_Aim of the task:_ Nothing in the records may be changed; retype them in full.

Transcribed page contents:
((

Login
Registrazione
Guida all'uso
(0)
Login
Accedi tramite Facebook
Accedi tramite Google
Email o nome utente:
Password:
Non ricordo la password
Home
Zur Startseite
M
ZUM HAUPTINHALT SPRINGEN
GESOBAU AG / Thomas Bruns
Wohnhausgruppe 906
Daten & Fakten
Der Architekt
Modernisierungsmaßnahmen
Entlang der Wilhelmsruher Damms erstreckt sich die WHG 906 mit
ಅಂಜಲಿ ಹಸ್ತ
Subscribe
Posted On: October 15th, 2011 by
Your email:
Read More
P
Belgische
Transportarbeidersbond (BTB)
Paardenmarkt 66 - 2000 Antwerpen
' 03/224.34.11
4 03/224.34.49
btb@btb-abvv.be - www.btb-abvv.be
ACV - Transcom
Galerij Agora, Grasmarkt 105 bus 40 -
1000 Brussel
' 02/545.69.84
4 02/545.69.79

))

_Task output:_
Login
Registrazione
Guida all'uso
(0)
Login
Accedi tramite Facebook
Accedi tramite Google
Email o nome utente:
Password:
Non ricordo la password
Home
Zur Startseite
M
ZUM HAUPTINHALT SPRINGEN
GESOBAU AG / Thomas Bruns
Wohnhausgruppe 906
Daten & Fakten
Der Architekt
Modernisierungsmaßnahmen
Entlang der Wilhelmsruher Damms erstreckt sich die WHG 906 mit
ಅಂಜಲಿ ಹಸ್ತ
Subscribe
Posted On: October 15th, 2011 by
Your email:
Read More
P
Belgische
Transportarbeidersbond (BTB)
Paardenmarkt 66 - 2000 Antwerpen
' 03/224.34.11
4 03/224.34.49
btb@btb-abvv.be - www.btb-abvv.be
ACV - Transcom
Galerij Agora, Grasmarkt 105 bus 40 -
1000 Brussel
' 02/545.69.84
4 02/545.69.79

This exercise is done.